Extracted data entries

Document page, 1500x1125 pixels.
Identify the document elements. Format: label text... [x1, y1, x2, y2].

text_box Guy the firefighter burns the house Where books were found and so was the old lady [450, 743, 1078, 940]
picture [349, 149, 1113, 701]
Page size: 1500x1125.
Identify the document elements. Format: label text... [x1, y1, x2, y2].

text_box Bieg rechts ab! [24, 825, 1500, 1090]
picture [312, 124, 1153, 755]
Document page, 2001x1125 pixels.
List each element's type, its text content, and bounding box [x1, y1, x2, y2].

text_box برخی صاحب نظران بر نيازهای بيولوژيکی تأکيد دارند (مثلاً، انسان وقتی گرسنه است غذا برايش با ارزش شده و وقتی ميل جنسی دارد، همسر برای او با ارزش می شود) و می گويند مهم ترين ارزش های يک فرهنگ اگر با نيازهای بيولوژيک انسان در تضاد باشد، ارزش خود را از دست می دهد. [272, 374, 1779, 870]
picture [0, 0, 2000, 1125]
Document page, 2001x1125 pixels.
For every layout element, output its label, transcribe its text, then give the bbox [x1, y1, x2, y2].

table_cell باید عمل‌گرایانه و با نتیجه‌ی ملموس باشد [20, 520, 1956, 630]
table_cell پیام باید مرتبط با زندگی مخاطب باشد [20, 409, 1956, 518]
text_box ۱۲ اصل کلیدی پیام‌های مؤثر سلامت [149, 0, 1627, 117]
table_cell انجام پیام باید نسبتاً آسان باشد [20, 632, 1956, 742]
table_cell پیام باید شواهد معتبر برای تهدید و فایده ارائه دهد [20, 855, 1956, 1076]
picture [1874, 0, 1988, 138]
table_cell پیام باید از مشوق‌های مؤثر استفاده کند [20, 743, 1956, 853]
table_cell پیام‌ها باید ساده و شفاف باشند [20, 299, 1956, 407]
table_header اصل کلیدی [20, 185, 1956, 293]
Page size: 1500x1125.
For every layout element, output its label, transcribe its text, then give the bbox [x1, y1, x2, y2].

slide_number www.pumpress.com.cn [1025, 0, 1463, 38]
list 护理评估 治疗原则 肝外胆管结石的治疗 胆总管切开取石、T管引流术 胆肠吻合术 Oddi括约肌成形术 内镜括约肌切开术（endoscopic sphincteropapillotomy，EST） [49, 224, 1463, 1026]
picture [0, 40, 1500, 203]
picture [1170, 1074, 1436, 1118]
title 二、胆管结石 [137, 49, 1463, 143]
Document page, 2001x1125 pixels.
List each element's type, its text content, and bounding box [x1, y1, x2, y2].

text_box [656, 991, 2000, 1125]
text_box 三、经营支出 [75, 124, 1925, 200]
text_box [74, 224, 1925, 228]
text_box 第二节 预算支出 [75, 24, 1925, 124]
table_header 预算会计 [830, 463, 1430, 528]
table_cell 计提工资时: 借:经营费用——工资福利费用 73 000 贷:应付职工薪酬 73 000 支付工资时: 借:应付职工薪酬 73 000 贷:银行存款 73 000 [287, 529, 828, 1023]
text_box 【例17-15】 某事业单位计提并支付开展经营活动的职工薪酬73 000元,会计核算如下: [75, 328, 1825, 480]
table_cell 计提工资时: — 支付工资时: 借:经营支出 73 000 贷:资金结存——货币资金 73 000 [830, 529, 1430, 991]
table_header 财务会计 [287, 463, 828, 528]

INSTRUCTIONS FOR THE TASK
Only an exact copy of the entries above will do.

SOLUTION
Document page, 1500x1125 pixels.
Identify the document elements. Format: label text... [x1, y1, x2, y2].

text_box Guy the firefighter burns the house Where books were found and so was the old lady [450, 743, 1078, 940]
picture [349, 149, 1113, 701]
Page size: 1500x1125.
Identify the document elements. Format: label text... [x1, y1, x2, y2].

text_box Bieg rechts ab! [24, 825, 1500, 1090]
picture [312, 124, 1153, 755]
Document page, 2001x1125 pixels.
List each element's type, its text content, and bounding box [x1, y1, x2, y2].

text_box برخی صاحب نظران بر نيازهای بيولوژيکی تأکيد دارند (مثلاً، انسان وقتی گرسنه است غذا برايش با ارزش شده و وقتی ميل جنسی دارد، همسر برای او با ارزش می شود) و می گويند مهم ترين ارزش های يک فرهنگ اگر با نيازهای بيولوژيک انسان در تضاد باشد، ارزش خود را از دست می دهد. [272, 374, 1779, 870]
picture [0, 0, 2000, 1125]
Document page, 2001x1125 pixels.
For every layout element, output its label, transcribe its text, then give the bbox [x1, y1, x2, y2].

table_cell باید عمل‌گرایانه و با نتیجه‌ی ملموس باشد [20, 520, 1956, 630]
table_cell پیام باید مرتبط با زندگی مخاطب باشد [20, 409, 1956, 518]
text_box ۱۲ اصل کلیدی پیام‌های مؤثر سلامت [149, 0, 1627, 117]
table_cell انجام پیام باید نسبتاً آسان باشد [20, 632, 1956, 742]
table_cell پیام باید شواهد معتبر برای تهدید و فایده ارائه دهد [20, 855, 1956, 1076]
picture [1874, 0, 1988, 138]
table_cell پیام باید از مشوق‌های مؤثر استفاده کند [20, 743, 1956, 853]
table_cell پیام‌ها باید ساده و شفاف باشند [20, 299, 1956, 407]
table_header اصل کلیدی [20, 185, 1956, 293]
Page size: 1500x1125.
For every layout element, output its label, transcribe its text, then give the bbox [x1, y1, x2, y2].

slide_number www.pumpress.com.cn [1025, 0, 1463, 38]
list 护理评估 治疗原则 肝外胆管结石的治疗 胆总管切开取石、T管引流术 胆肠吻合术 Oddi括约肌成形术 内镜括约肌切开术（endoscopic sphincteropapillotomy，EST） [49, 224, 1463, 1026]
picture [0, 40, 1500, 203]
picture [1170, 1074, 1436, 1118]
title 二、胆管结石 [137, 49, 1463, 143]
Document page, 2001x1125 pixels.
List each element's type, its text content, and bounding box [x1, y1, x2, y2].

text_box [656, 991, 2000, 1125]
text_box 三、经营支出 [75, 124, 1925, 200]
text_box [74, 224, 1925, 228]
text_box 第二节 预算支出 [75, 24, 1925, 124]
table_header 预算会计 [830, 463, 1430, 528]
table_cell 计提工资时: 借:经营费用——工资福利费用 73 000 贷:应付职工薪酬 73 000 支付工资时: 借:应付职工薪酬 73 000 贷:银行存款 73 000 [287, 529, 828, 1023]
text_box 【例17-15】 某事业单位计提并支付开展经营活动的职工薪酬73 000元,会计核算如下: [75, 328, 1825, 480]
table_cell 计提工资时: — 支付工资时: 借:经营支出 73 000 贷:资金结存——货币资金 73 000 [830, 529, 1430, 991]
table_header 财务会计 [287, 463, 828, 528]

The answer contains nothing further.